The survey, conducted by Grey Group, was designed to monitor national sentiments on issues that impact consumer behaviour.

Other areas in which respondents voiced their unhappiness with over the last half year were personal expenditure, confidence in the economy, job satisfaction and work-life balance.

In order to understand why Singaporeans are dissatisfied with their personal savings, 938LIVE speaks to Alex Lew, the Vice-President of the Society for Financial Service Professionals to find out why.

"I think I can agree we have seen some issues. The Society and I we have been giving bankruptcy counselling with the Ministry of Law. My friends and I have also been talking to people with credit issues for the last few years. These issues are quite consistent. They are credit card debts, they are not able to pay up the minimum sum on time, purchasing of big ticket items, ill-disciplined spending structure... we agree we can see some of these issues coming up." 
So what are some common issues or difficulties we often face with regard to managing personal savings?

"What may be the most relevant reason would be most of these developed nations have highly-geared living and we are not outside this circle of highly geared living. So we have some of the most expensive necessities in Singapore especially housing and education. Especially when youth aspire to be graduates but only 25% can be university graduates and education outside Singapore can be quite expensive. So these are some reasons why Singaporeans may have the perceived fear of insufficient savings." 
Alex, who is also an author and thought leader in the financial service sector, shares some tips for more effective streamlining of personal expenditure to help us save better.

" Firstly, don’t underestimate your savings. Many people underestimate their savings because savings can be wiped out by big expenditures like going to the hospital, going to see a doctor, check-ups... these things can be quite expensive today and more so in the future. So don’t underestimate savings including your child’s expenditure including education fees, university fees. These are some of the things we urge people to consider when they find out the amount they want to save."

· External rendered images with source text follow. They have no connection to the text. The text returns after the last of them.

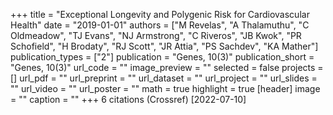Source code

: +++
title = "Exceptional Longevity and Polygenic Risk for Cardiovascular Health"
date = "2019-01-01"
authors = ["M Revelas", "A Thalamuthu", "C Oldmeadow", "TJ Evans", "NJ Armstrong", "C Riveros", "JB Kwok", "PR Schofield", "H Brodaty", "RJ Scott", "JR Attia", "PS Sachdev", "KA Mather"]
publication_types = ["2"]
publication = "Genes, 10(3)"
publication_short = "Genes, 10(3)"
url_code = ""
image_preview = ""
selected = false
projects = []
url_pdf = ""
url_preprint = ""
url_dataset = ""
url_project = ""
url_slides = ""
url_video = ""
url_poster = ""
math = true
highlight = true
[header]
image = ""
caption = ""
+++
6 citations (Crossref) [2022-07-10]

"Use a monthly savings plan because this will give you some discipline to save. So every month, if you want to save 10-20 percent of your income, use a plan that automatically deducts from your account. The act of automatically deducting from your salary is very important because it gives us the discipline to go ahead and save. Otherwise, it can be very difficult." 

So what are some schemes and strategies we can take advantage of to secure our personal savings in the long run?

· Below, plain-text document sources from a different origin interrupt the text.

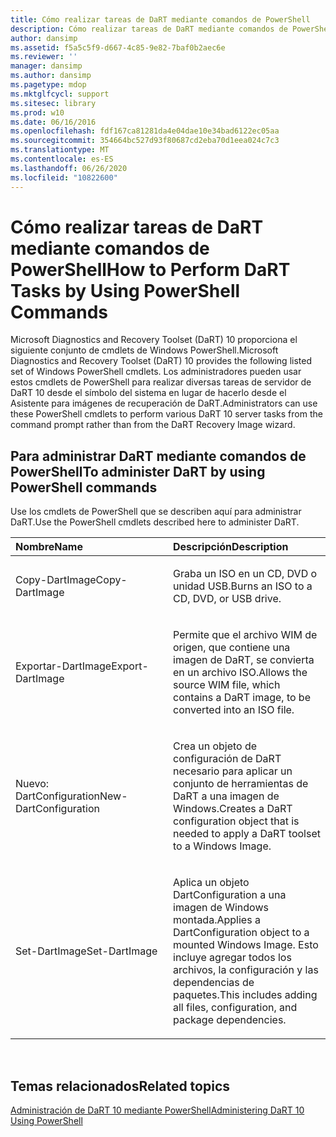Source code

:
 ```yaml
---
title: Cómo realizar tareas de DaRT mediante comandos de PowerShell
description: Cómo realizar tareas de DaRT mediante comandos de PowerShell
author: dansimp
ms.assetid: f5a5c5f9-d667-4c85-9e82-7baf0b2aec6e
ms.reviewer: ''
manager: dansimp
ms.author: dansimp
ms.pagetype: mdop
ms.mktglfcycl: support
ms.sitesec: library
ms.prod: w10
ms.date: 06/16/2016
ms.openlocfilehash: fdf167ca81281da4e04dae10e34bad6122ec05aa
ms.sourcegitcommit: 354664bc527d93f80687cd2eba70d1eea024c7c3
ms.translationtype: MT
ms.contentlocale: es-ES
ms.lasthandoff: 06/26/2020
ms.locfileid: "10822600"
---
```

# <span data-ttu-id="c9ae9-103">Cómo realizar tareas de DaRT mediante comandos de PowerShell</span><span class="sxs-lookup"><span data-stu-id="c9ae9-103">How to Perform DaRT Tasks by Using PowerShell Commands</span></span>


<span data-ttu-id="c9ae9-104">Microsoft Diagnostics and Recovery Toolset (DaRT) 10 proporciona el siguiente conjunto de cmdlets de Windows PowerShell.</span><span class="sxs-lookup"><span data-stu-id="c9ae9-104">Microsoft Diagnostics and Recovery Toolset (DaRT) 10 provides the following listed set of Windows PowerShell cmdlets.</span></span> <span data-ttu-id="c9ae9-105">Los administradores pueden usar estos cmdlets de PowerShell para realizar diversas tareas de servidor de DaRT 10 desde el símbolo del sistema en lugar de hacerlo desde el Asistente para imágenes de recuperación de DaRT.</span><span class="sxs-lookup"><span data-stu-id="c9ae9-105">Administrators can use these PowerShell cmdlets to perform various DaRT 10 server tasks from the command prompt rather than from the DaRT Recovery Image wizard.</span></span>

## <span data-ttu-id="c9ae9-106">Para administrar DaRT mediante comandos de PowerShell</span><span class="sxs-lookup"><span data-stu-id="c9ae9-106">To administer DaRT by using PowerShell commands</span></span>


<span data-ttu-id="c9ae9-107">Use los cmdlets de PowerShell que se describen aquí para administrar DaRT.</span><span class="sxs-lookup"><span data-stu-id="c9ae9-107">Use the PowerShell cmdlets described here to administer DaRT.</span></span>

<table>
<colgroup>
<col width="50%" />
<col width="50%" />
</colgroup>
<thead>
<tr class="header">
<th align="left"><span data-ttu-id="c9ae9-108">Nombre</span><span class="sxs-lookup"><span data-stu-id="c9ae9-108">Name</span></span></th>
<th align="left"><span data-ttu-id="c9ae9-109">Descripción</span><span class="sxs-lookup"><span data-stu-id="c9ae9-109">Description</span></span></th>
</tr>
</thead>
<tbody>
<tr class="odd">
<td align="left"><p><span data-ttu-id="c9ae9-110">Copy-DartImage</span><span class="sxs-lookup"><span data-stu-id="c9ae9-110">Copy-DartImage</span></span></p></td>
<td align="left"><p><span data-ttu-id="c9ae9-111">Graba un ISO en un CD, DVD o unidad USB.</span><span class="sxs-lookup"><span data-stu-id="c9ae9-111">Burns an ISO to a CD, DVD, or USB drive.</span></span></p></td>
</tr>
<tr class="even">
<td align="left"><p><span data-ttu-id="c9ae9-112">Exportar-DartImage</span><span class="sxs-lookup"><span data-stu-id="c9ae9-112">Export-DartImage</span></span></p></td>
<td align="left"><p><span data-ttu-id="c9ae9-113">Permite que el archivo WIM de origen, que contiene una imagen de DaRT, se convierta en un archivo ISO.</span><span class="sxs-lookup"><span data-stu-id="c9ae9-113">Allows the source WIM file, which contains a DaRT image, to be converted into an ISO file.</span></span></p></td>
</tr>
<tr class="odd">
<td align="left"><p><span data-ttu-id="c9ae9-114">Nuevo: DartConfiguration</span><span class="sxs-lookup"><span data-stu-id="c9ae9-114">New-DartConfiguration</span></span></p></td>
<td align="left"><p><span data-ttu-id="c9ae9-115">Crea un objeto de configuración de DaRT necesario para aplicar un conjunto de herramientas de DaRT a una imagen de Windows.</span><span class="sxs-lookup"><span data-stu-id="c9ae9-115">Creates a DaRT configuration object that is needed to apply a DaRT toolset to a Windows Image.</span></span></p></td>
</tr>
<tr class="even">
<td align="left"><p><span data-ttu-id="c9ae9-116">Set-DartImage</span><span class="sxs-lookup"><span data-stu-id="c9ae9-116">Set-DartImage</span></span></p></td>
<td align="left"><p><span data-ttu-id="c9ae9-117">Aplica un objeto DartConfiguration a una imagen de Windows montada.</span><span class="sxs-lookup"><span data-stu-id="c9ae9-117">Applies a DartConfiguration object to a mounted Windows Image.</span></span> <span data-ttu-id="c9ae9-118">Esto incluye agregar todos los archivos, la configuración y las dependencias de paquetes.</span><span class="sxs-lookup"><span data-stu-id="c9ae9-118">This includes adding all files, configuration, and package dependencies.</span></span></p></td>
</tr>
</tbody>
</table>

 

## <span data-ttu-id="c9ae9-119">Temas relacionados</span><span class="sxs-lookup"><span data-stu-id="c9ae9-119">Related topics</span></span>


[<span data-ttu-id="c9ae9-120">Administración de DaRT 10 mediante PowerShell</span><span class="sxs-lookup"><span data-stu-id="c9ae9-120">Administering DaRT 10 Using PowerShell</span></span>](administering-dart-10-using-powershell.md)

 

 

"Know about plans like the supplementary retirement scheme, there are very good tax advantages. Monitor your expenditure, your cash flow. After a month, I did this for myself and actually you’ll find you spend quite a lot on smaller items but cumulatively, they come up to 8-10 percent of your outflow. That’s a lot, so we can learn to cut them down." 
"Insurance is very important also. Because without medical insurance, bills could wipe out your savings at one go. And I would like to tell people to be careful in their use of credit cards. Because the rates can really stun your savings - actually more than 20 percent a year- if we don’t pay off our credit card debts." 
"Hedge your inflation with money instruments. Meaning you don’t just put money into your savings account, you can buy some money instruments. " 

In today’s global economic climate, Alex stresses the importance of budgeting to ensure we live within our means.

"Always develop a budget. People always spend, and after spending they’ll take the rest of the amount as savings. I’m not too sure if that works, because as human beings, we have the propensity to spend a bit more. Especially with Singapore being such a developed nation, there are so many things we can purchase, there are many choices we have to make, and many of these choices involve money. " 
"So developing a budget in terms of how much money you can spend and in terms of a timeline (when you spend), these two dimensions are really important. You need to know how much you want to save right at the start. Analysing that budget, spend within your means and live below your means. That’s my advice."
Alex Lew, Vice-President of the Society for Financial Service Professionals. He sheds light on the possible reasons behind why Singaporeans are dissatisfied with our personal savings and how we can employ simple but effective strategies to manage our finances better.